* Activity *
The reply should consist of one number, which is how many lines in the material below contain "events".

Start of Recorded information

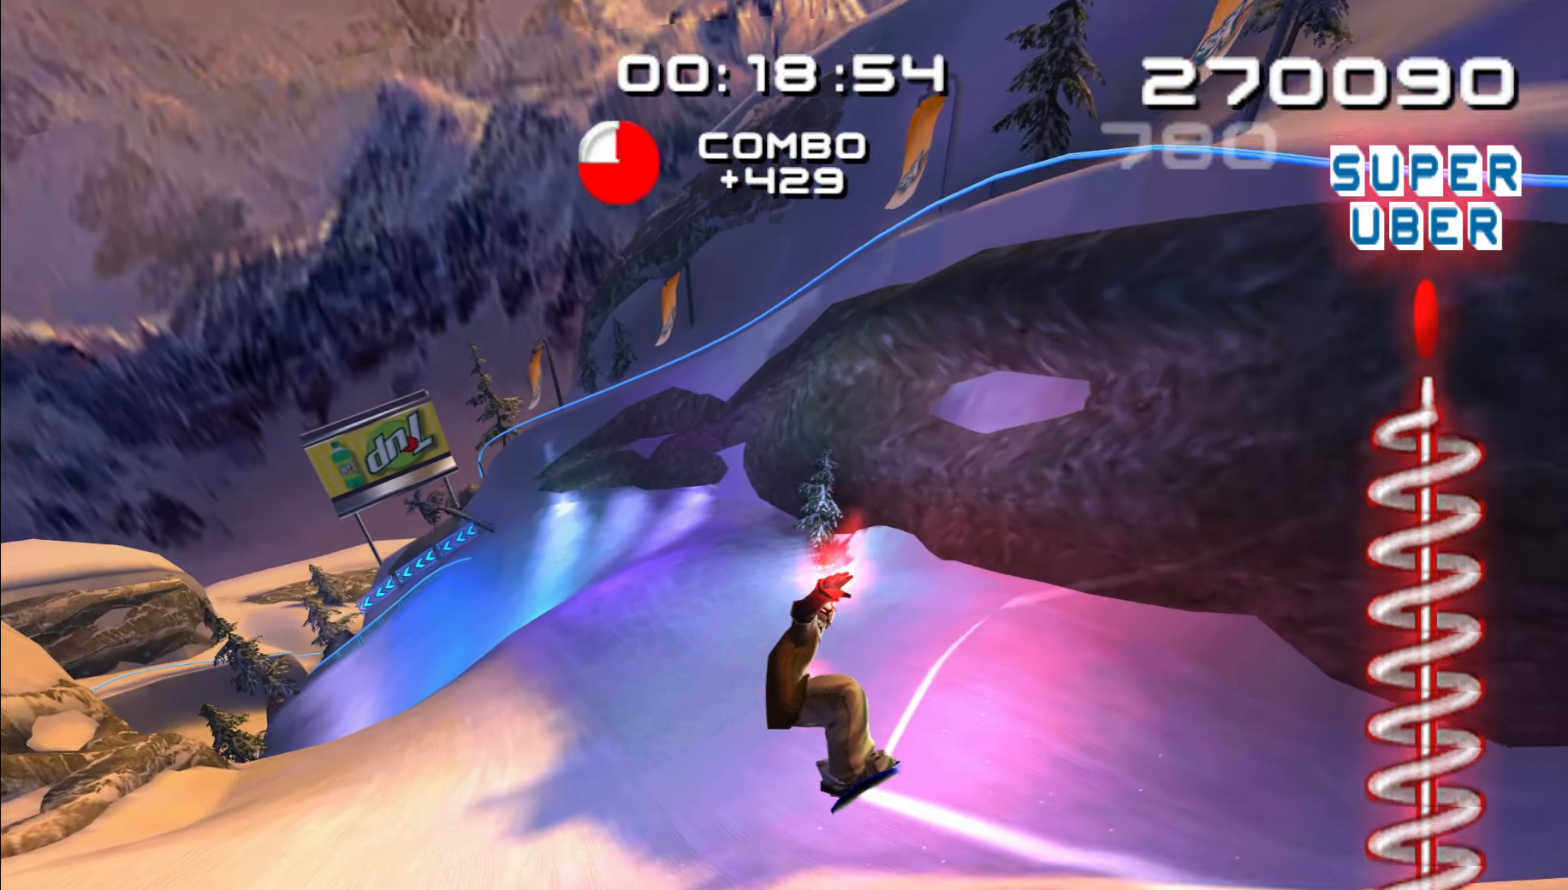
{"dt_ms": 500, "buttons": [], "left_stick": "up-left", "right_stick": "center", "events": []}
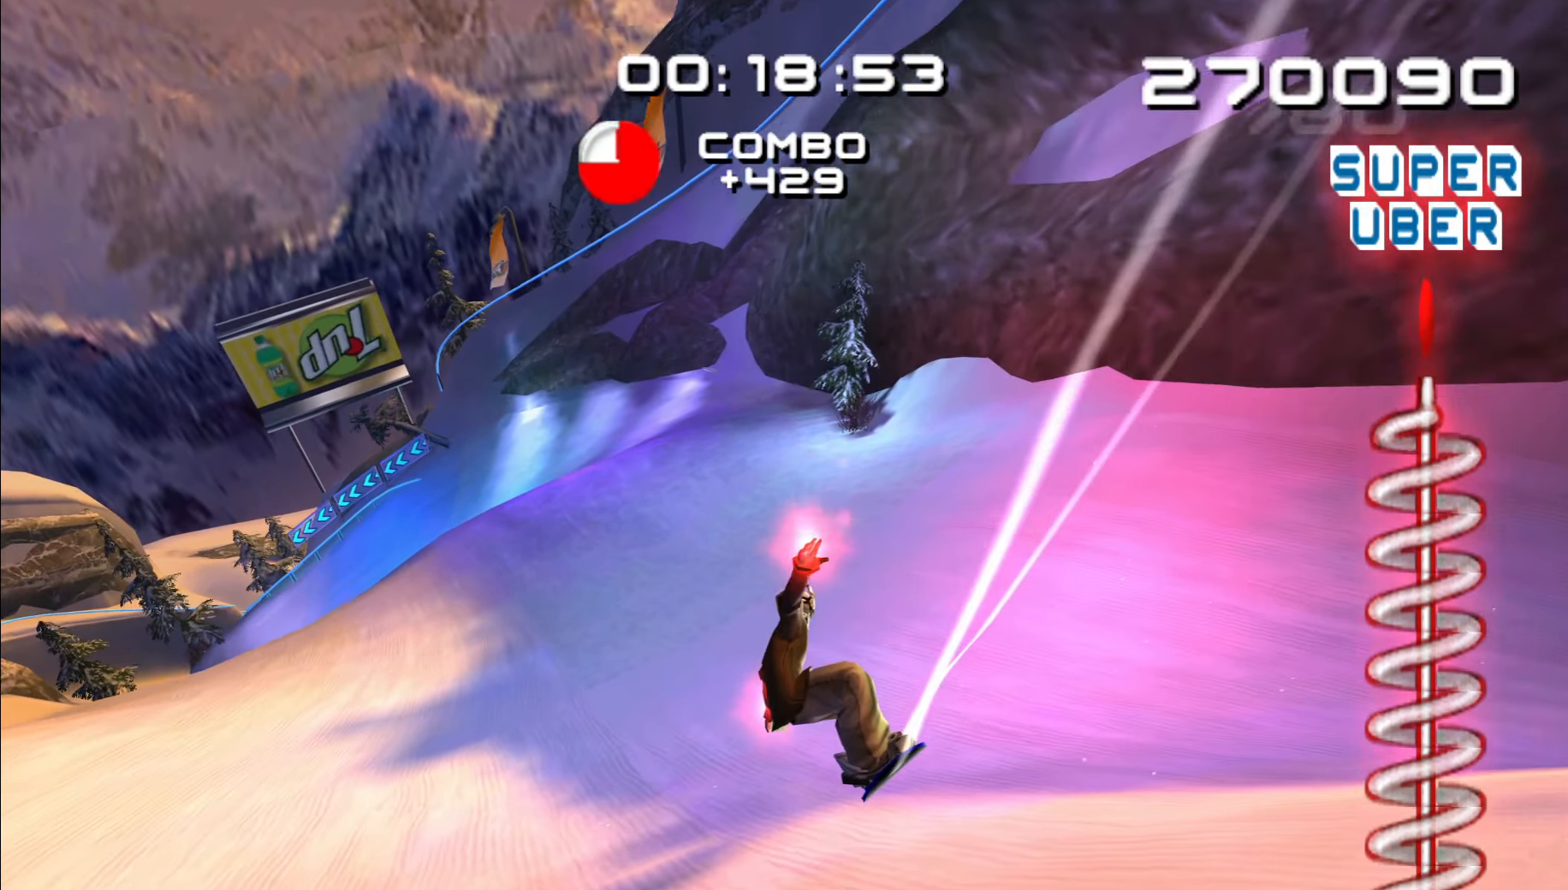
{"dt_ms": 1000, "buttons": [], "left_stick": "up", "right_stick": "center"}
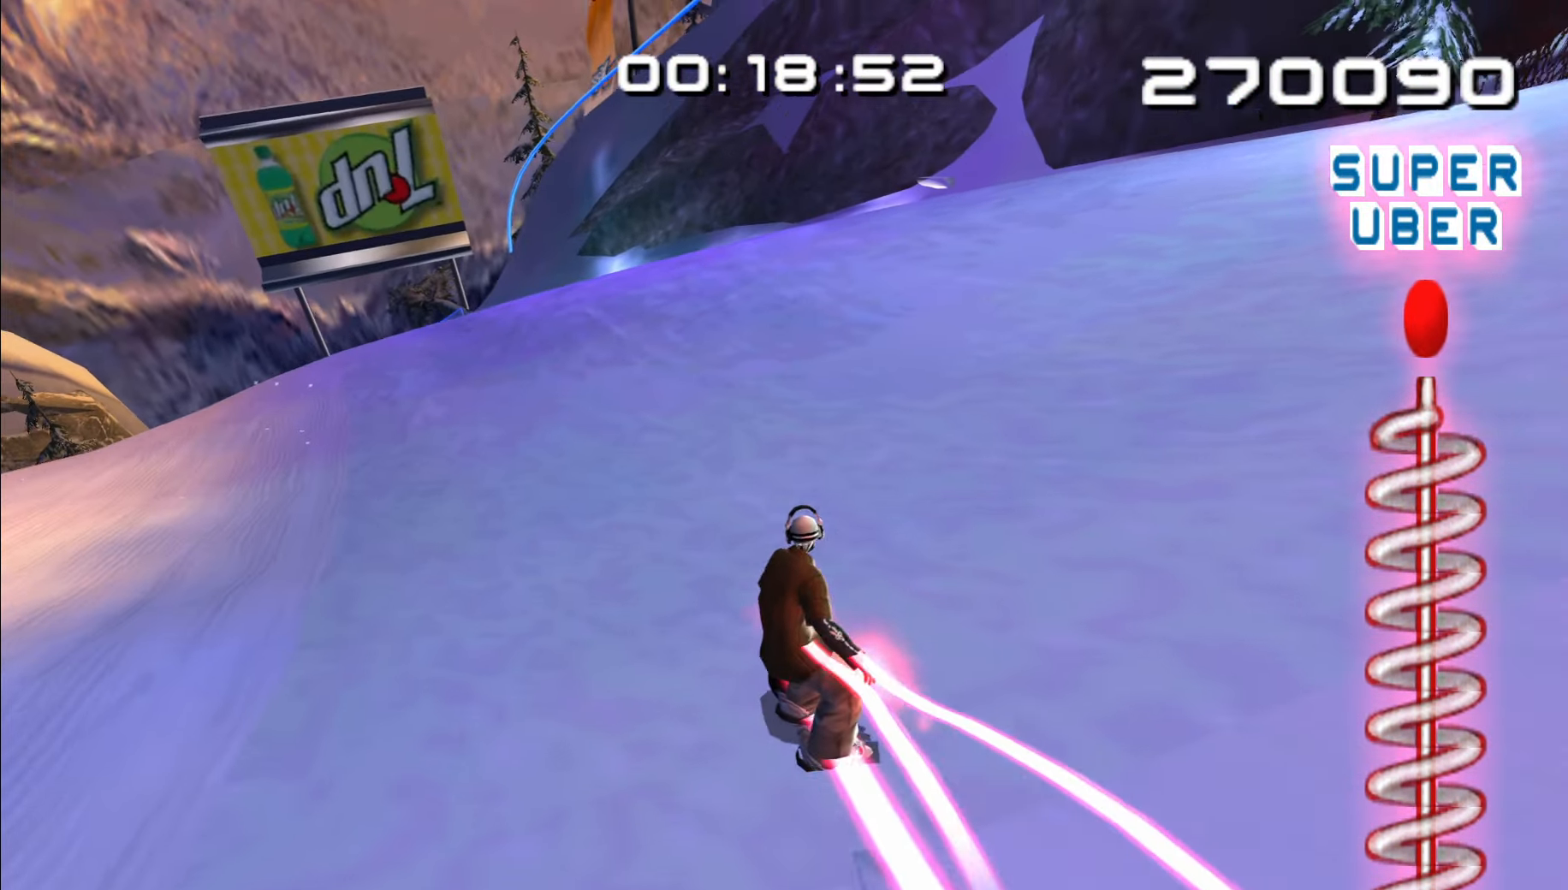
{"dt_ms": 500, "buttons": [], "left_stick": "up", "right_stick": "center", "events": []}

End of Recorded information

* Response for this exercise *
2